Хозяйка смотрела им вслед, а мальчик стоял отвернувшись и раскачивал изгородь так, что горшки на ней прыгали.
Гуси долго не хотели уходить с дороги. Вразвалку, озираясь и гогоча, бежали перед машиной. Наконец дома и ветхий серый крест с распятием, увешанным засохшими цветами, и виноградники на склоне горы остались позади. Грузовик выехал из деревни.
Перед ними открылись новые поля. Утренняя свежесть прошла, и к полудню снова начало палить сухо и резко. Теперь повсюду возле каменоломен встречались брошенные самосвалы, которые казались белыми под этим солнцем. А рабочие сидели подальше от камней, устроившись в тени деревьев, потому что камни обжигали. Пожалуй, только трава в тенистых местах еще сохраняла прохладу. Горы светились. Воздух над ними курился. Лес на горах выглядел горячим и высохшим. В придорожной зелени и вовсе не ощущалось жизни.
А здесь, в этом прыгающем и грохочущем кузове, был ветер, знойный, но сильный, который не позволял устоять на ногах, бил в лицо, расплющивал и разбрасывал их слова, и пытался сдернуть с нее шляпу.
Леонид крикнул:
- И нас тоже сдует.
Она не услышала, наклонилась к нему:
- Что?
- Я говорю: и нас унесет. Нас, говорю, тоже. — Он засмеялся, потому что не услышал своих слов.
Показал ей руками, как надо держать шляпу. И в эту самую секунду шляпу с нее сорвало.

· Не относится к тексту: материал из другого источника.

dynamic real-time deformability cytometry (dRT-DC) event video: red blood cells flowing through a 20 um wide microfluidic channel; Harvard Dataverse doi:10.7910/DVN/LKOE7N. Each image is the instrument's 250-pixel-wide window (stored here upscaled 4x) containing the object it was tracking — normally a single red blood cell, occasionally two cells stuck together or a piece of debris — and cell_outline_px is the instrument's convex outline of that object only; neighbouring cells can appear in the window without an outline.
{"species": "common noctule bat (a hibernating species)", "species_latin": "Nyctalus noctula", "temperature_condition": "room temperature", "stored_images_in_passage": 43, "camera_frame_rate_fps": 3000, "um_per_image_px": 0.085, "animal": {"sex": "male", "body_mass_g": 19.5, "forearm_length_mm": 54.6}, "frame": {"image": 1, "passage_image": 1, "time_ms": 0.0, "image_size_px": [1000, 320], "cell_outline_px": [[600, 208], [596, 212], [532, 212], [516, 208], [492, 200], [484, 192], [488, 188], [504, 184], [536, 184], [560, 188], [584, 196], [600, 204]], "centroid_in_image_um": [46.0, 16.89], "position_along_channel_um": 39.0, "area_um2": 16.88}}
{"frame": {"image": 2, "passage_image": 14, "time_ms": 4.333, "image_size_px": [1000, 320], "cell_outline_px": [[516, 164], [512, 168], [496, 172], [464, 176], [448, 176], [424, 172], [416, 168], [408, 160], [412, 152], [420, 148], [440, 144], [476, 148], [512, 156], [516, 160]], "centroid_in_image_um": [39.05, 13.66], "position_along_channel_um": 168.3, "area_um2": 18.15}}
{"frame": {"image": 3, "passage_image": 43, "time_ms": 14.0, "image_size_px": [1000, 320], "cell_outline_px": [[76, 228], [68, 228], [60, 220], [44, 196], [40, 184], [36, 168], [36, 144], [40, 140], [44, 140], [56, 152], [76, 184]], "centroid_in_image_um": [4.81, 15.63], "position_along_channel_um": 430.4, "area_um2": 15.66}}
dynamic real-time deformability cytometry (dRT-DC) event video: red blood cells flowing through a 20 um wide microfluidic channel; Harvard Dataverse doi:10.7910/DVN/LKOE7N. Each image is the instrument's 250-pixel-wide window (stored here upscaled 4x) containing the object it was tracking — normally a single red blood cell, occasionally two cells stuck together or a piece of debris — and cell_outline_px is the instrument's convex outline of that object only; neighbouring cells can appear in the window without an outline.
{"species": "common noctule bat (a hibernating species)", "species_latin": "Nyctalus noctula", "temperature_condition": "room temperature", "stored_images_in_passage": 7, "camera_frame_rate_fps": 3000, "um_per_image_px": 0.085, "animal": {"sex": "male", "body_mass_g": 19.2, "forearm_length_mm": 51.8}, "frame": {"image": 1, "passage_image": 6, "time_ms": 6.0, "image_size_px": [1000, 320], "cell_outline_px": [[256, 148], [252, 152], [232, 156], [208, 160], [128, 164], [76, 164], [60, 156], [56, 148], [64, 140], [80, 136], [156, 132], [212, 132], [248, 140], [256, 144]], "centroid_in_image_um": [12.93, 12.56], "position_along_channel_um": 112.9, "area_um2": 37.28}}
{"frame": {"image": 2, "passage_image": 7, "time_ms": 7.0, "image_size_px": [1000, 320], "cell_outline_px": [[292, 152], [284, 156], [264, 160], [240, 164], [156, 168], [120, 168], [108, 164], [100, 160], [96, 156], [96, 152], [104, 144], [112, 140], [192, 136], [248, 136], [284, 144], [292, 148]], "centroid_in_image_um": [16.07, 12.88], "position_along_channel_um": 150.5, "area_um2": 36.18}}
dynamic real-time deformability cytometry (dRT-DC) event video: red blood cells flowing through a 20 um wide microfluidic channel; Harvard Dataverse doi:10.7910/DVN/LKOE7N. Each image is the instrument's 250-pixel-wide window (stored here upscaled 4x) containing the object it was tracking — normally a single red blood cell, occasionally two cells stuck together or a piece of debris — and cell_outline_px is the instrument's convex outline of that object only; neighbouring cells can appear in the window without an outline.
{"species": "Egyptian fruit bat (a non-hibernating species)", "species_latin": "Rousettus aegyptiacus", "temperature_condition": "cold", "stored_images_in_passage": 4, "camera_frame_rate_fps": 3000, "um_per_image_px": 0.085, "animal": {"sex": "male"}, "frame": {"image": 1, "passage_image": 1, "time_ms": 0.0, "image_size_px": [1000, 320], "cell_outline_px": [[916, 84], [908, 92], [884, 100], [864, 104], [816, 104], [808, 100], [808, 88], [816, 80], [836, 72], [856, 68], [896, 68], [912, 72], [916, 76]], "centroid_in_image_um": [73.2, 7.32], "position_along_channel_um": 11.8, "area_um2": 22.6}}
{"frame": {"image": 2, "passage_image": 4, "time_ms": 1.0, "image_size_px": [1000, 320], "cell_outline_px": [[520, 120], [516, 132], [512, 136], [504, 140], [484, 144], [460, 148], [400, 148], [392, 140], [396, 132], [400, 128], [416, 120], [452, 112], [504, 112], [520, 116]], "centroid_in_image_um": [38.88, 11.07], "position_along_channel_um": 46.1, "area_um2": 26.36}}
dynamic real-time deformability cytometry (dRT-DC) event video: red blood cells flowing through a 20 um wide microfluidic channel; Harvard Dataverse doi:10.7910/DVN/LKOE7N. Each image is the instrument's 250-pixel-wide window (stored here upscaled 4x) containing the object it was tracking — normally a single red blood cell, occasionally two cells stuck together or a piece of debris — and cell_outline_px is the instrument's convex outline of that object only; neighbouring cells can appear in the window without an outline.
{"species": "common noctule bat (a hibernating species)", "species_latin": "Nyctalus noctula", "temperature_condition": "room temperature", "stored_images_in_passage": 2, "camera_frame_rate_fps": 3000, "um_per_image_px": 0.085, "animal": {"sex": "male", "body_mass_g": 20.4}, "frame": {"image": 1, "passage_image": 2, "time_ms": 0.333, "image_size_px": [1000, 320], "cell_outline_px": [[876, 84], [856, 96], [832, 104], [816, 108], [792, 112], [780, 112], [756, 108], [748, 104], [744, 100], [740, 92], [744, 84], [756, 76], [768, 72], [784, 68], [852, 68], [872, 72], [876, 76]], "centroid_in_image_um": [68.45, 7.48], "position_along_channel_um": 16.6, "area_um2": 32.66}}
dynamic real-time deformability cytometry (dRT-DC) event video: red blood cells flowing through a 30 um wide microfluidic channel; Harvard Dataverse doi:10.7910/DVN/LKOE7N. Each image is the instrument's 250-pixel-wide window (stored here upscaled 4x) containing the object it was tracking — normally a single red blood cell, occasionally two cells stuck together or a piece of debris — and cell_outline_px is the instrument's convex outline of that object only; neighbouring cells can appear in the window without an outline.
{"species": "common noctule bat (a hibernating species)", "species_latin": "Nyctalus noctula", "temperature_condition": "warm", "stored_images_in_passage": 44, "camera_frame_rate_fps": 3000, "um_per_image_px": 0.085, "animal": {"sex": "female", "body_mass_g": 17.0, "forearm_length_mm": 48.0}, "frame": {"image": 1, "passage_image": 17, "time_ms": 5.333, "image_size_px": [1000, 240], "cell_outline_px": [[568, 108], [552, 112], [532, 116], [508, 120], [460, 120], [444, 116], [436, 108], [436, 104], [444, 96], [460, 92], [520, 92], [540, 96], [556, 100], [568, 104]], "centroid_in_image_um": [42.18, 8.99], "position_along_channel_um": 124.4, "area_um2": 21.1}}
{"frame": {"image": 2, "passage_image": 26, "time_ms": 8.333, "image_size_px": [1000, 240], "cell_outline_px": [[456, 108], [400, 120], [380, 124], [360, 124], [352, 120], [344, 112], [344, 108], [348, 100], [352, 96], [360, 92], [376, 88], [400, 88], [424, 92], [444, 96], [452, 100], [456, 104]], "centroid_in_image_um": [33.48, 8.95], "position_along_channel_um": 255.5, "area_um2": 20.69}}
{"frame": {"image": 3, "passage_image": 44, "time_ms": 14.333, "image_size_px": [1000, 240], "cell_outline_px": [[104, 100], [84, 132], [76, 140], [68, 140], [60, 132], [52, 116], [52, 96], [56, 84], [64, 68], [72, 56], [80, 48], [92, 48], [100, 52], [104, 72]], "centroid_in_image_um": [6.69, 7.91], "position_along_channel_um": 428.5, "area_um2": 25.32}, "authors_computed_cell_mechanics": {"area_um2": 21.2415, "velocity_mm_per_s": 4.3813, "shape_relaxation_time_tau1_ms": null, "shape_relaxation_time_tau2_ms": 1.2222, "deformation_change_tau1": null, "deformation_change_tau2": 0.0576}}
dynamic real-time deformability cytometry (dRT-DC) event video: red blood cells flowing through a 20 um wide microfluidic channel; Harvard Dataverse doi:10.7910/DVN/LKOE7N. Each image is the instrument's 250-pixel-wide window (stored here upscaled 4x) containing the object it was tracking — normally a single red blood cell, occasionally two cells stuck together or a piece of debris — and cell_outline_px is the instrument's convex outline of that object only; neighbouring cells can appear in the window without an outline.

Метнувшись за этой желтой вспорхнувшей птицей, Леонид все же схватил ее, накрыл телом, но на повороте сам покатился к ящикам.
Они смеялись оба, и теперь ветер поднял ее волосы и закрыл лицо. И Леонид увидел, что волосы у нее, оказывается, не короткие, а длинные и густые.
Она подала ему руку, чтобы он встал, а другой рукой держалась за борт.
- Но я ничего... — Она не могла откинуть волосы, и это смешило ее.
- Что? — Теперь Леонид взял ее за локоть, а плечом прижал ящики.
- Ничего не вижу. Если они свалятся, что тогда?
- Я думаю, что томатный сок.
- Я тоже.
- Что?
- Я говорю: хорошо... спасибо. — Она все же села в уголок между ящиками.
Леонид устроился рядом и весело поглядывал на дорогу.
Иногда их обгоняли автобусы, ревущие, ослепительно красные, желтые и серебристые. Эти автобусы настигали их неожиданно. Они оставляли после себя копоть и, завывая, уносясь дальше, напоминали о времени, о больших городах, раскинувшихся где-то за горами.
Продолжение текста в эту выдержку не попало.